Tuesday, February 08, 2005

Galeano On Salgado: 10

Salgado+4
From Eduardo Galeano's "Salgado, 17 Times":
10. Reality speaks a language of symbols. Each part is a metaphor of the whole. In Salgado's photographs, the symbols disclose themselves from the inside to the outside. The artist does not extract the symbols from his head, to generously offer them to reality, requiring that they be used. Rather, reality selects the precise moment that speaks most perfectly for it: Salgado's camera denudes it, tears it from time and makes it into image, and the image makes itself symbol a symbol of our time and our world. These faces that scream without opening their mouths are "other" faces no longer. No longer, for they have ceased being conveniently strange and distant, innocuous excuses for charity that eases guilty consciences. We are all those dead, going back centuries or millennia, who nevertheless remain stubbornly alive alive down to their profoundest and most painful radiance, who are not pretending to be alive for a photograph.

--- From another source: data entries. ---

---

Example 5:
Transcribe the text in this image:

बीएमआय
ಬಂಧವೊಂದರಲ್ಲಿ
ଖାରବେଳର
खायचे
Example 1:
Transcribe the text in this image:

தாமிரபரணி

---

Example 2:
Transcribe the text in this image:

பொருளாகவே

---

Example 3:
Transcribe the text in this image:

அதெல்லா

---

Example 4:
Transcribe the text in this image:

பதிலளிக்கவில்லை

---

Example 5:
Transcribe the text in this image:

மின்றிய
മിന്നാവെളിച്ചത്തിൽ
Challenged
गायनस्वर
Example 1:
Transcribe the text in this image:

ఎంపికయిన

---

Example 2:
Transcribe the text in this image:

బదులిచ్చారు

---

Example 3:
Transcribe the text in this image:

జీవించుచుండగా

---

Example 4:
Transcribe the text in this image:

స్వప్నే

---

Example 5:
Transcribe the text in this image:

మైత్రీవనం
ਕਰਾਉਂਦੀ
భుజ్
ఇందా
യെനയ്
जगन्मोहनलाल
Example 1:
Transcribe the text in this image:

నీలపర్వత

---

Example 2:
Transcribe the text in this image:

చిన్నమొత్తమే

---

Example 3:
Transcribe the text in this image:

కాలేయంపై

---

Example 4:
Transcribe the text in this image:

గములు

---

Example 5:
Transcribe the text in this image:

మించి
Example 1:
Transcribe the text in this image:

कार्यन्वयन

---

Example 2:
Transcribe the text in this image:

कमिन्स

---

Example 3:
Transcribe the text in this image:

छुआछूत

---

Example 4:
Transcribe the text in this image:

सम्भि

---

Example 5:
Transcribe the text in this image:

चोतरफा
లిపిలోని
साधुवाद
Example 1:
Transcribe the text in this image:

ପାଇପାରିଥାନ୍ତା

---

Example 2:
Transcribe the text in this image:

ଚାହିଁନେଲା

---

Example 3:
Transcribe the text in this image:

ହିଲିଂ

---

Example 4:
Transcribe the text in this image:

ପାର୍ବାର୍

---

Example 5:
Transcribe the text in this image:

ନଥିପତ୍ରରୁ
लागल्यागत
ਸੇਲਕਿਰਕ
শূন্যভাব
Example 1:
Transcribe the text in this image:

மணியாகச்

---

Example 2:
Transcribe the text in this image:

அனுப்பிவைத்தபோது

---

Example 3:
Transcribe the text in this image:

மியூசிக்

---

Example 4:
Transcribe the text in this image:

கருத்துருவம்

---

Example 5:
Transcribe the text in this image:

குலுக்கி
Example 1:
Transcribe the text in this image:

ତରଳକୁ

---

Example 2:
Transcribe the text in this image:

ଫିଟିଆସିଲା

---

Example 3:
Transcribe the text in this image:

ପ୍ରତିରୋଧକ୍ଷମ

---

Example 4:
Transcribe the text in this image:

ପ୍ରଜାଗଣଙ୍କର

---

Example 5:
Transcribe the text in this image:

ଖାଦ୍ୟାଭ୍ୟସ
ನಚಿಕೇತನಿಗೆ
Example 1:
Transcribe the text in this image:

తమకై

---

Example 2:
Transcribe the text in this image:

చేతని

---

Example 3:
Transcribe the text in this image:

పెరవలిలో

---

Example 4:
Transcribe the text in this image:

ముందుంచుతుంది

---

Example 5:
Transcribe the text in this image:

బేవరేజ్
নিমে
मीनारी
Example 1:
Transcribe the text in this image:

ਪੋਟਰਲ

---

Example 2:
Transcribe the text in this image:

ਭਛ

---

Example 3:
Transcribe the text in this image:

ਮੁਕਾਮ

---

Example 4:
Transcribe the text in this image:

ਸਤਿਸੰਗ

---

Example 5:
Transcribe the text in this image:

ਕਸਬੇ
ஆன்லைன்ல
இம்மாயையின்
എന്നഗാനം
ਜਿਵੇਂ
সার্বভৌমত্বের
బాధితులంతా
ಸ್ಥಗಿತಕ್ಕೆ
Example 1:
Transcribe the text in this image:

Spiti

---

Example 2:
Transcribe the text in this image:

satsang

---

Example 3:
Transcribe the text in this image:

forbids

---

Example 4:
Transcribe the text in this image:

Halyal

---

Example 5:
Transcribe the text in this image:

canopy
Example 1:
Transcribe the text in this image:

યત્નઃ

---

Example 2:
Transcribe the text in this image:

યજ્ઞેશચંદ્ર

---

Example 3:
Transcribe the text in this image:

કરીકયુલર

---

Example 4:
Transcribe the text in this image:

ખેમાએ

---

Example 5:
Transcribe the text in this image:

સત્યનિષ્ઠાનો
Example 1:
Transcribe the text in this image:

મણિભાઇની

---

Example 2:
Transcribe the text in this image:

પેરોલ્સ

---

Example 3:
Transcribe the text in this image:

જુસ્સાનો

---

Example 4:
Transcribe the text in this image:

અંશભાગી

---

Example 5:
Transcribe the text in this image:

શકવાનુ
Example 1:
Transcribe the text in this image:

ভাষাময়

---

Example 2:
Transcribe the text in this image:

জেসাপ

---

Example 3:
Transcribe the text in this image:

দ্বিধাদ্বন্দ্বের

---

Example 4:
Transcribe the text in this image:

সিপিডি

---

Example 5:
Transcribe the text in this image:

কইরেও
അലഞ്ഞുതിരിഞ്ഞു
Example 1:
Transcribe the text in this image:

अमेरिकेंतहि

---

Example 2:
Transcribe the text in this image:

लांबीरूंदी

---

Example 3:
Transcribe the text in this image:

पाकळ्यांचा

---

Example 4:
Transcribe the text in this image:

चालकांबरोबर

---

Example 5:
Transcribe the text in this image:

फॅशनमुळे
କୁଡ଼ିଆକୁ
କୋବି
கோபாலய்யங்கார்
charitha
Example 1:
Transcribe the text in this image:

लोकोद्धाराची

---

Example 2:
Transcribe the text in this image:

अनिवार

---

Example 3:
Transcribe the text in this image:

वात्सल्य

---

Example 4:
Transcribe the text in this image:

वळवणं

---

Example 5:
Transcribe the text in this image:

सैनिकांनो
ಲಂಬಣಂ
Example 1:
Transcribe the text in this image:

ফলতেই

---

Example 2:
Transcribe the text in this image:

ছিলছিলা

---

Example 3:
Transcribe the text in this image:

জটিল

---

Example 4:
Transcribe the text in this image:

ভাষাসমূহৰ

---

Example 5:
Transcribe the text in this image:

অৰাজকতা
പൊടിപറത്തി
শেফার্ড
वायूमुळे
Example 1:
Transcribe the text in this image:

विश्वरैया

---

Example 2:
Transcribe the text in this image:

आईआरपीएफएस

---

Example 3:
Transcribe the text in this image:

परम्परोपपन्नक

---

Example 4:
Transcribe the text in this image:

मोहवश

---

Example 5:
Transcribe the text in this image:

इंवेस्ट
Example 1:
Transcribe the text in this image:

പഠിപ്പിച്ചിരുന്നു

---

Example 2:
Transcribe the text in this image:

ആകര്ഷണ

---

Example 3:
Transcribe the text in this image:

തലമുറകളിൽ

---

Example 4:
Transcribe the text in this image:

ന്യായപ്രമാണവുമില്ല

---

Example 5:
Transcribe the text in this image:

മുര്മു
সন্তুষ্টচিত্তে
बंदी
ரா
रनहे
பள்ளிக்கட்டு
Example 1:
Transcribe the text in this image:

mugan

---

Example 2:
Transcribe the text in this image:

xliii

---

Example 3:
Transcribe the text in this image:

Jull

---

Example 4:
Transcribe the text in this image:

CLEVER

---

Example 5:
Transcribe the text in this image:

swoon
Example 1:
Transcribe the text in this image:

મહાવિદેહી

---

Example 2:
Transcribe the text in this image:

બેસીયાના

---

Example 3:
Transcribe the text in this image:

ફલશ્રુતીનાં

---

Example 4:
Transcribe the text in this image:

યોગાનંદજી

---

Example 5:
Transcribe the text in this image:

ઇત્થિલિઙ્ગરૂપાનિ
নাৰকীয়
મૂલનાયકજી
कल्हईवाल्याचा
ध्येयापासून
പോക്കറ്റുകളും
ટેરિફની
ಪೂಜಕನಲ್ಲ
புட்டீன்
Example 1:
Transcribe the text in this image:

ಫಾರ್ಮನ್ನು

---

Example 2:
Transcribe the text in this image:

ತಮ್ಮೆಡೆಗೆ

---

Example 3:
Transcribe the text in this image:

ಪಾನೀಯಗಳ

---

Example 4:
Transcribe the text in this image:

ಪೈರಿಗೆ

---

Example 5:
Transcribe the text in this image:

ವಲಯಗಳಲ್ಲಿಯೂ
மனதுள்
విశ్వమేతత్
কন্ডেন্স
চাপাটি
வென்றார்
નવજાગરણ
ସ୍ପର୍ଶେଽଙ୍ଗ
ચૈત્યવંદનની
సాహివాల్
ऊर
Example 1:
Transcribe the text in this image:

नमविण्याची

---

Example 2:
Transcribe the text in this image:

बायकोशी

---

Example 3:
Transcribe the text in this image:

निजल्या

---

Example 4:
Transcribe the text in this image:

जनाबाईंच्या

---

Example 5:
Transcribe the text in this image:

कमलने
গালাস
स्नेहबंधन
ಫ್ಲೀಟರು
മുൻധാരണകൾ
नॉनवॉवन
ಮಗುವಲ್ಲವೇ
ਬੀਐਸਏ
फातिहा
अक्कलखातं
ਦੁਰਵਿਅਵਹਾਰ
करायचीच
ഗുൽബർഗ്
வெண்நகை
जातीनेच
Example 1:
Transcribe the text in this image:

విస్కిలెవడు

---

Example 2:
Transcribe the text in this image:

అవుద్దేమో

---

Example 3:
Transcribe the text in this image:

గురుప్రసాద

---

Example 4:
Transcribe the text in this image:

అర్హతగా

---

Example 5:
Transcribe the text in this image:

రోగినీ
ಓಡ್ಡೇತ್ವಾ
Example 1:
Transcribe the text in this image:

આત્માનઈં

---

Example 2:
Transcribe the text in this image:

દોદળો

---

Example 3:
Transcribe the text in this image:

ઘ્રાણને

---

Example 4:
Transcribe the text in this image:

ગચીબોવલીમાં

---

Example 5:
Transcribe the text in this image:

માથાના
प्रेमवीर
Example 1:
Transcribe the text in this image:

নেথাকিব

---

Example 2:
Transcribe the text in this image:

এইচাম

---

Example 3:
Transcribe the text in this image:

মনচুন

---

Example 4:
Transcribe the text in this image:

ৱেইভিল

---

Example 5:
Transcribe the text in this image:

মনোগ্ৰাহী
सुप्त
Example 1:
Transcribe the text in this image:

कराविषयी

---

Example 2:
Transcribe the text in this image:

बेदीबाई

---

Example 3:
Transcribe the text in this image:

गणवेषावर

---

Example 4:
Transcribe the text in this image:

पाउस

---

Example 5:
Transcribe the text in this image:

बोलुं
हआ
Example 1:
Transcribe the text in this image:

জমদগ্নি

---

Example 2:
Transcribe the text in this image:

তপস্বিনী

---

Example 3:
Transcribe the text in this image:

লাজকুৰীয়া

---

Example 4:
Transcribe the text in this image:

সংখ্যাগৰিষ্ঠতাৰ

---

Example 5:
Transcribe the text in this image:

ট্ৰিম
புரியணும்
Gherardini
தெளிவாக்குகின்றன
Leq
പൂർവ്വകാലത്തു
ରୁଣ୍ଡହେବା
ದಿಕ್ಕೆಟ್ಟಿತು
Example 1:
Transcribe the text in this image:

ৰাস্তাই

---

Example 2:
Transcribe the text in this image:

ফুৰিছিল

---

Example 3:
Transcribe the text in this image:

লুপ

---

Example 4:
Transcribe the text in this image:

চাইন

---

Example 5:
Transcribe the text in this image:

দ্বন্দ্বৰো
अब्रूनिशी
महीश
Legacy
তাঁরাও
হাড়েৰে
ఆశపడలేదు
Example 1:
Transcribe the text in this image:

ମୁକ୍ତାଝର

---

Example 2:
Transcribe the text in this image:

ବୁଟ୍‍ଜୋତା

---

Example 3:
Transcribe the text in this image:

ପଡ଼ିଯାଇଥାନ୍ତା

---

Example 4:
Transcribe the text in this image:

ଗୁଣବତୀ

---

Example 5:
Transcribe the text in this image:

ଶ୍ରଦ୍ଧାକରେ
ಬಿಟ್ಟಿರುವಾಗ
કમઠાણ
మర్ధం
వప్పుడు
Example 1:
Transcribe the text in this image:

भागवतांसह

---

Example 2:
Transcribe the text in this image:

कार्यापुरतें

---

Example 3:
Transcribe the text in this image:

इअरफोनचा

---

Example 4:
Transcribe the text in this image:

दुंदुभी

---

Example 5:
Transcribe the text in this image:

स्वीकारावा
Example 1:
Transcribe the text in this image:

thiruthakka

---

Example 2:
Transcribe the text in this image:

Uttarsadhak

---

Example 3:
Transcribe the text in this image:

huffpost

These images that seem torn from the pages of the Old Testament are actually portraits of the human condition in the twentieth century, symbols of our one world, which is not a First, a Third, or a Twentieth World. From their mighty silence, these images, these portraits, question the hypocritical frontiers that safeguard the bourgeois order and protect its right to power and inheritance.

1 Comments:

Anonymous Anonymous said...

Thanks for your gloomy, pathos-infested views, now I realize that I could no longer hope for a future that I cannot afford to give myself with my dehumanizingly miserable earning as a underclass wage earner.